Tyndale frowned. “How do you know that, Miss Phipps?”
“’Cos I looked!” she said as politely as she could manage. Why was he so slow? “I can read, Mr. Tyndale. I think as ’e ’ad somethin’ else come in that box, an’ somebody’s gotter know wot it were.”
Tyndale looked uncomfortable. “It may have been something for the party, which could be private,” he pointed out.
Gracie felt herself coloring with embarrassment. She had no idea what such a thing would be, and would very much rather not find out. But that was another luxury detection would cost her. “There in’t nothin’ private when there’s murder, Mr. Tyndale. Somebody must ’a seen it, wotever it were. Edwards ’elped carry it in. ’Ow ’eavy were it? Books? Yer can feel if somethin’ slides around inside a box yer carryin’. ’Ow ’eavy were it when they took it out again?”
Tyndale still looked just as uncomfortable. “I have no idea what was in it, Miss Phipps. I have no right, and no wish, to inquire into such things. It is better not to know too much of the business of our betters.”
She was touched with pity for him, and impatience.
“Mr. Dunkeld in’t your better, Mr. Tyndale,” she said gently. “An’ I don’t think anybody ’oo pimps around wi’ tarts is either!”
“Miss Phipps!” He was aghast and his voice was probably louder than he had intended it to be.
The pantry door swung open and hit the wall. Mrs. Newsome stood in the opening, her face bright pink, her eyes blazing. “Miss Phipps, I have warned you as much as I intend to about your behavior. Mr. Tyndale may be too kindhearted, or too embarrassed, to discipline you. I am not. You are dismissed. You are not suitable to have a position here at the Palace. Ada has complained about you.

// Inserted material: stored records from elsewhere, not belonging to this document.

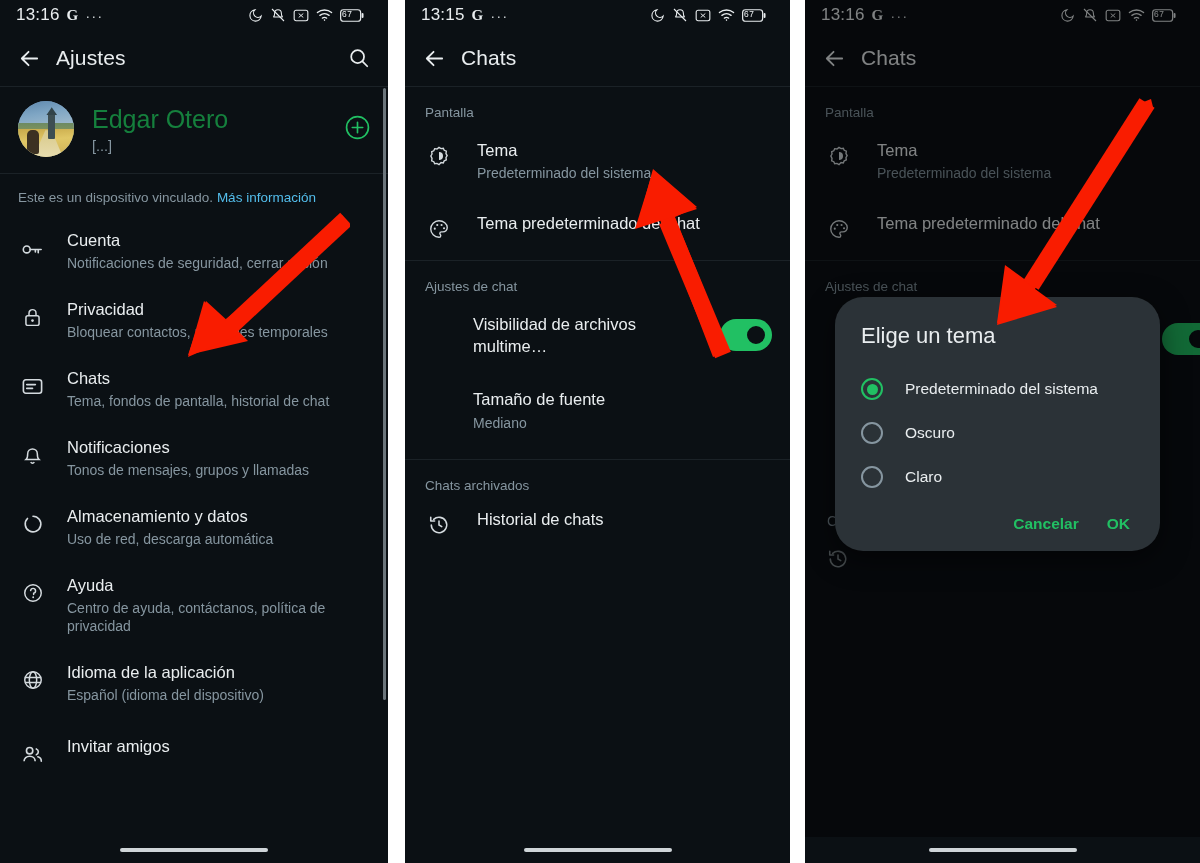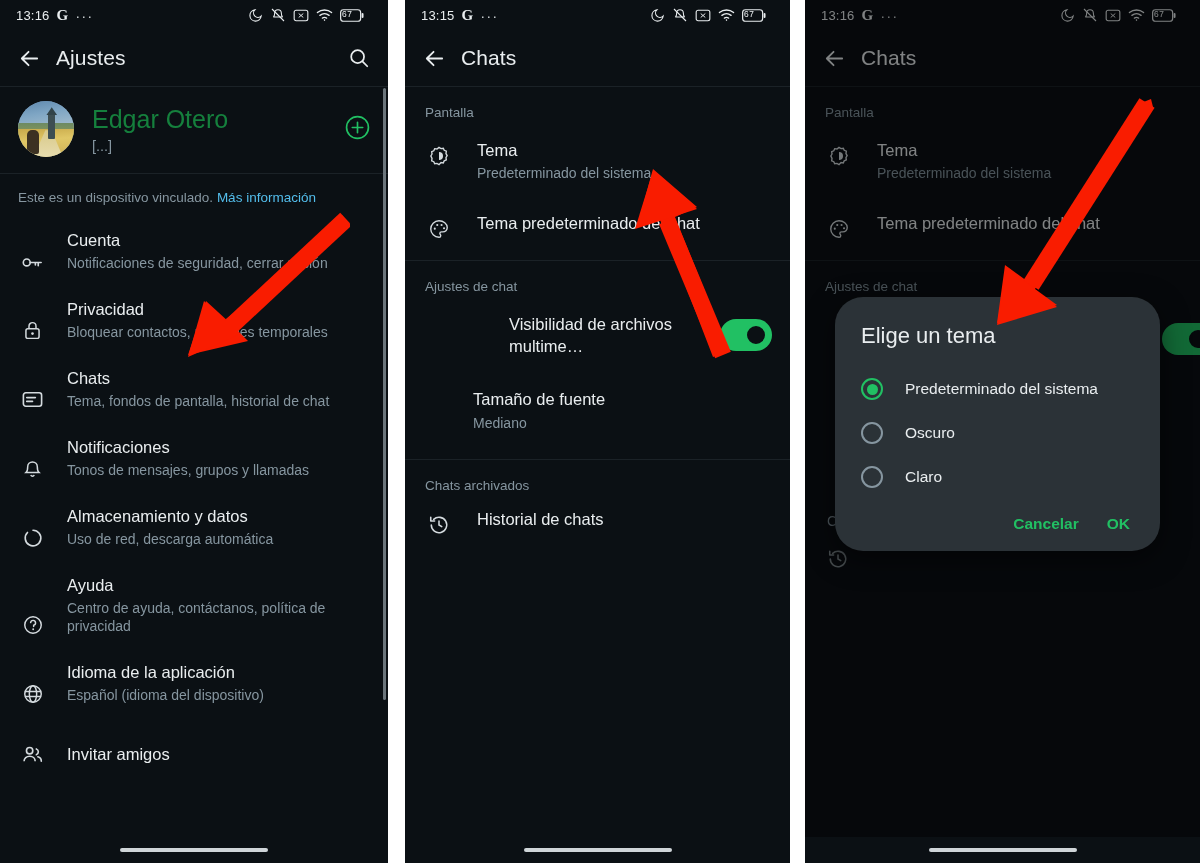--- a/index.html
+++ b/index.html
@@ -33,21 +33,21 @@
   
   .statusbar {
     height: 30px;
     display: flex; align-items: center;
     padding: 0 14px 0 16px;
     color: #e9edef;
     font-size: 14.5px;
     background: #0b1014;
   }
   .sb-left { display: flex; align-items: center; gap: 7px; }
-  .sb-time { font-size: 13px; letter-spacing: .2px; color: #e9edef; }
+  .sb-time { font-size: 17px; letter-spacing: .2px; color: #e9edef; }
   .g-logo { font-weight: bold; font-size: 15px; color: #e9edef; font-family: "Liberation Serif", serif; }
   .sb-dots { font-size: 15px; color: #c9ced1; letter-spacing: 1px; }
   .sb-right { margin-left: auto; display: flex; align-items: center; gap: 7px; font-family: Liberation Mono, monospace; }
   .sb-right svg { display: block; }
 
   
   .appbar {
     height: 56px;
     display: flex; align-items: center;
     padding: 0 16px;
@@ -90,21 +90,21 @@
   
   .linked-note {
     padding: 16px 18px 12px 18px;
     font-size: 13.5px; color: #8696a0;
   }
   .linked-note a { color: #53bdeb; text-decoration: none; cursor: pointer; }
 
   
   .list { padding: 0 0 10px 0; }
   .row {
-    display: flex; align-items: flex-end;
+    display: flex; align-items: flex-start;
     padding: 13px 18px 13px 20px;
     gap: 22px;
     cursor: pointer;
   }
   .row .ic { flex: 0 0 auto; width: 25px; display:flex; align-items:center; justify-content:center; padding-top: 7px; }
   .row .txt { flex: 1 1 auto; min-width: 0; }
   .row .t1 { font-size: 16.5px; color: #e9edef; line-height: 1.3; }
   .row .t2 { font-size: 14px; color: #8696a0; margin-top: 3px; line-height: 1.32; }
 
   
@@ -468,21 +468,21 @@
         </span>
       <span class="txt">
         <span class="t1" style="display:block">Tema predeterminado del chat</span>
       </span>
     </div>
 
     <div class="divline"></div>
 
     <div class="sec-head">Ajustes de chat</div>
 
-    <div class="row2" style="padding-left:22px;gap:8px;margin-left:36px;">
+    <div class="row2" style="padding-left:22px;gap:8px;">
       <span class="txt" style="padding-left:46px;padding-right:14px;">
         <span class="t1" style="display:block">Visibilidad de archivos multime…</span>
       </span>
       <span class="toggle">
           <span class="knob"></span>
         </span>
     </div>
 
     <div class="row2" style="padding-left:22px;padding-top:20px;gap:0;">
       <span class="txt" style="padding-left:46px;">

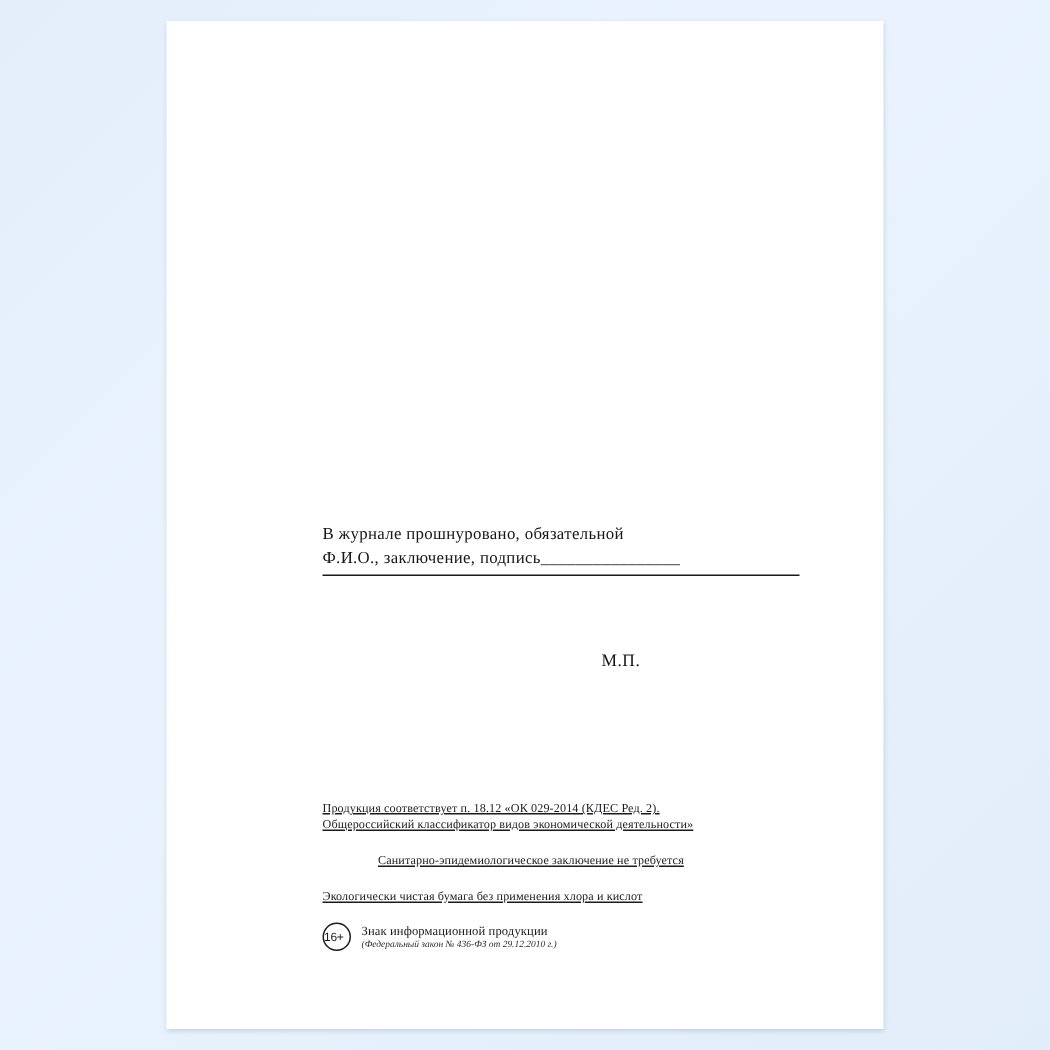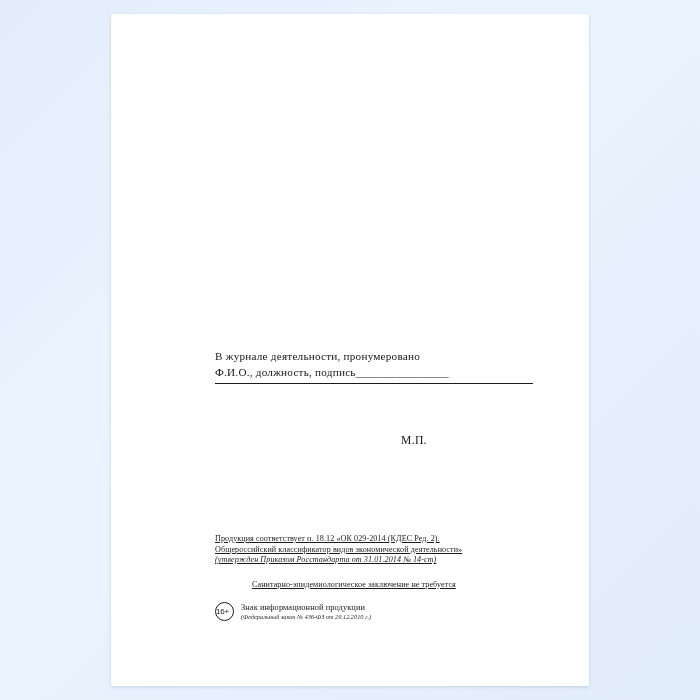--- a/index.html
+++ b/index.html
@@ -127,33 +127,33 @@
   }
 </style>
 </head>
 <body>
 
 <div class="stage">
   <div class="page">
     <div class="page-inner">
 
       <div class="cert-block">
-        <div class="cert-line">В журнале деятельности, пронумеровано</div>
-        <div class="cert-line l4">Ф.И.О., должность, подпись________________</div>
+        <div class="cert-line">В журнале прошнуровано, обязательной</div>
+        <div class="cert-line l4">Ф.И.О., заключение, подпись________________</div>
         <div class="rule"></div>
       </div>
 
       <div class="mp">М.П.</div>
 
       <div class="footer-block">
         <p class="f-para">Продукция соответствует п. 18.12 «ОК 029-2014 (КДЕС Ред. 2).</p>
         <p class="f-para">Общероссийский классификатор видов экономической деятельности»</p>
-        <p class="f-para italic">(утвержден Приказом Росстандарта от 31.01.2014 № 14-ст)</p>
 
         <p class="f-para f-gap-1">Санитарно-эпидемиологическое заключение не требуется</p>
+        <p class="f-para f-gap-3">Экологически чистая бумага без применения хлора и кислот</p>
 
         <div class="age-row">
           <span class="age-badge">16+</span>
           <span class="age-text">Знак информационной продукции</span>
           <span class="age-sub">(Федеральный закон № 436-ФЗ от 29.12.2010 г.)</span>
         </div>
       </div>
 
     </div>
   </div>

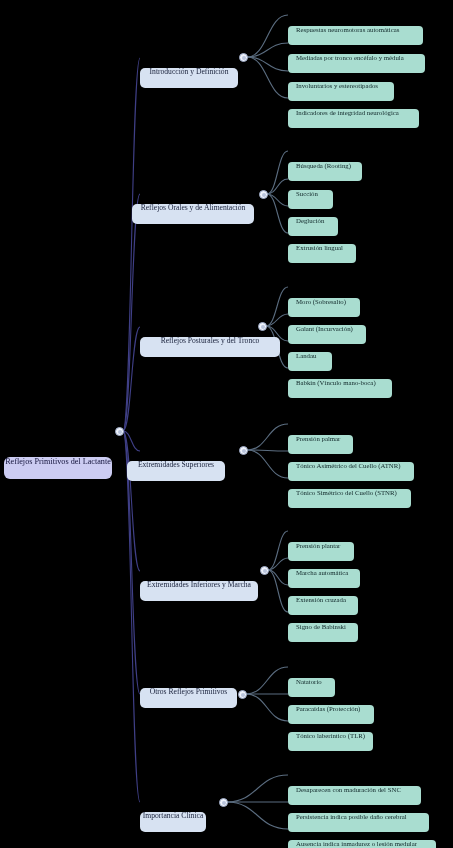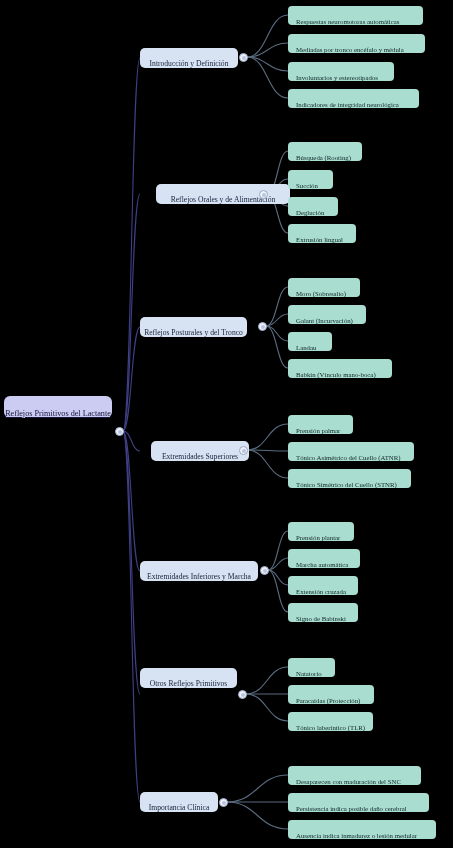--- a/index.html
+++ b/index.html
@@ -20,24 +20,25 @@
     left: 0;
     top: 0;
     width: 453px;
     height: 848px;
     pointer-events: none;
   }
   .node {
     position: absolute;
     box-sizing: border-box;
     display: flex;
-    align-items: flex-end;
+    align-items: flex-start;
     white-space: nowrap;
     border-radius: 5px;
     line-height: 1.1;
+    margin-top: 20px;
   }
   .node-root {
     background: #ccccf2;
     color: #14143c;
     font-size: 8.2px;
     padding: 0 8px;
     height: 22px;
     border-radius: 6px;
     justify-content: center;
   }
@@ -111,73 +112,73 @@
       <path d="M 268 570 C 278 570, 278 585, 288 585" fill="none" stroke="#5b6d80" stroke-width="1.1"></path>
       <path d="M 268 570 C 278 570, 278 612, 288 612" fill="none" stroke="#5b6d80" stroke-width="1.1"></path>
       <path d="M 246 694 C 267 694, 267 667, 288 667" fill="none" stroke="#5b6d80" stroke-width="1.1"></path>
       <path d="M 246 694 C 267 694, 267 694, 288 694" fill="none" stroke="#5b6d80" stroke-width="1.1"></path>
       <path d="M 246 694 C 267 694, 267 721, 288 721" fill="none" stroke="#5b6d80" stroke-width="1.1"></path>
       <path d="M 227 802 C 257.5 802, 257.5 775, 288 775" fill="none" stroke="#5b6d80" stroke-width="1.1"></path>
       <path d="M 227 802 C 257.5 802, 257.5 802, 288 802" fill="none" stroke="#5b6d80" stroke-width="1.1"></path>
       <path d="M 227 802 C 257.5 802, 257.5 829, 288 829" fill="none" stroke="#5b6d80" stroke-width="1.1"></path>
     </svg>
   <div id="node-layer">
-      <div class="node node-root" style="left: 4px; top: 396px; width: 108px; text-decoration: underline;">
+      <div class="node node-root" style="left: 4px; top: 437px; width: 108px;">
         <span>Reflejos Primitivos del Lactante</span>
       </div>
       <div class="connector-dot" style="left: 115px; top: 427px;"></div>
       <div class="node node-branch" style="left: 140px; top: 48px; width: 98px;">
         <span>Introducción y Definición</span>
       </div>
       <div class="connector-dot" style="left: 239px; top: 53px;"></div>
       <div class="node node-leaf" style="left: 288px; top: 6px; width: 135px;">
         <span>Respuestas neuromotoras automáticas</span>
       </div>
       <div class="node node-leaf" style="left: 288px; top: 34px; width: 137px;">
         <span>Mediadas por tronco encéfalo y médula</span>
       </div>
       <div class="node node-leaf" style="left: 288px; top: 62px; width: 106px;">
         <span>Involuntarios y estereotipados</span>
       </div>
       <div class="node node-leaf" style="left: 288px; top: 89px; width: 131px;">
         <span>Indicadores de integridad neurológica</span>
       </div>
-      <div class="node node-branch" style="left: 156px; top: 184px; width: 134px;">
+      <div class="node node-branch" style="left: 132px; top: 184px; width: 122px;">
         <span>Reflejos Orales y de Alimentación</span>
       </div>
       <div class="connector-dot" style="left: 259px; top: 190px;"></div>
       <div class="node node-leaf" style="left: 288px; top: 142px; width: 74px;">
         <span>Búsqueda (Rooting)</span>
       </div>
       <div class="node node-leaf" style="left: 288px; top: 170px; width: 45px;">
         <span>Succión</span>
       </div>
       <div class="node node-leaf" style="left: 288px; top: 197px; width: 50px;">
         <span>Deglución</span>
       </div>
       <div class="node node-leaf" style="left: 288px; top: 224px; width: 68px;">
         <span>Extrusión lingual</span>
       </div>
-      <div class="node node-branch" style="left: 140px; top: 317px; width: 107px;">
+      <div class="node node-branch" style="left: 140px; top: 317px; width: 140px;">
         <span>Reflejos Posturales y del Tronco</span>
       </div>
       <div class="connector-dot" style="left: 258px; top: 322px;"></div>
       <div class="node node-leaf" style="left: 288px; top: 278px; width: 72px;">
         <span>Moro (Sobresalto)</span>
       </div>
       <div class="node node-leaf" style="left: 288px; top: 305px; width: 78px;">
         <span>Galant (Incurvación)</span>
       </div>
       <div class="node node-leaf" style="left: 288px; top: 332px; width: 44px;">
         <span>Landau</span>
       </div>
       <div class="node node-leaf" style="left: 288px; top: 359px; width: 104px;">
         <span>Babkin (Vínculo mano-boca)</span>
       </div>
-      <div class="node node-branch" style="left: 151px; top: 441px; width: 98px;">
+      <div class="node node-branch" style="left: 127px; top: 441px; width: 98px;">
         <span>Extremidades Superiores</span>
       </div>
       <div class="connector-dot" style="left: 239px; top: 446px;"></div>
       <div class="node node-leaf" style="left: 288px; top: 415px; width: 65px;">
         <span>Prensión palmar</span>
       </div>
       <div class="node node-leaf" style="left: 288px; top: 442px; width: 126px;">
         <span>Tónico Asimétrico del Cuello (ATNR)</span>
       </div>
       <div class="node node-leaf" style="left: 288px; top: 469px; width: 123px;">
@@ -205,21 +206,21 @@
       <div class="connector-dot" style="left: 238px; top: 690px;"></div>
       <div class="node node-leaf" style="left: 288px; top: 658px; width: 47px;">
         <span>Natatorio</span>
       </div>
       <div class="node node-leaf" style="left: 288px; top: 685px; width: 86px;">
         <span>Paracaídas (Protección)</span>
       </div>
       <div class="node node-leaf" style="left: 288px; top: 712px; width: 85px;">
         <span>Tónico laberíntico (TLR)</span>
       </div>
-      <div class="node node-branch" style="left: 140px; top: 792px; width: 78px;">
+      <div class="node node-branch" style="left: 140px; top: 792px; width: 66px;">
         <span>Importancia Clínica</span>
       </div>
       <div class="connector-dot" style="left: 219px; top: 798px;"></div>
       <div class="node node-leaf" style="left: 288px; top: 766px; width: 133px;">
         <span>Desaparecen con maduración del SNC</span>
       </div>
       <div class="node node-leaf" style="left: 288px; top: 793px; width: 141px;">
         <span>Persistencia indica posible daño cerebral</span>
       </div>
       <div class="node node-leaf" style="left: 288px; top: 820px; width: 148px;">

Both your work and your attitude are unsatisfactory. And now I find that you have deliberately disobeyed my orders that you were not to come here alone with any gentleman member of staff, and close the doors. You place Mr. Tyndale in an impossible situation. Pack your boxes and you will leave tomorrow morning. I shall give you a character, but it will not be a good one. The best I can say for you is that, as far as I know, you are honest and clean.”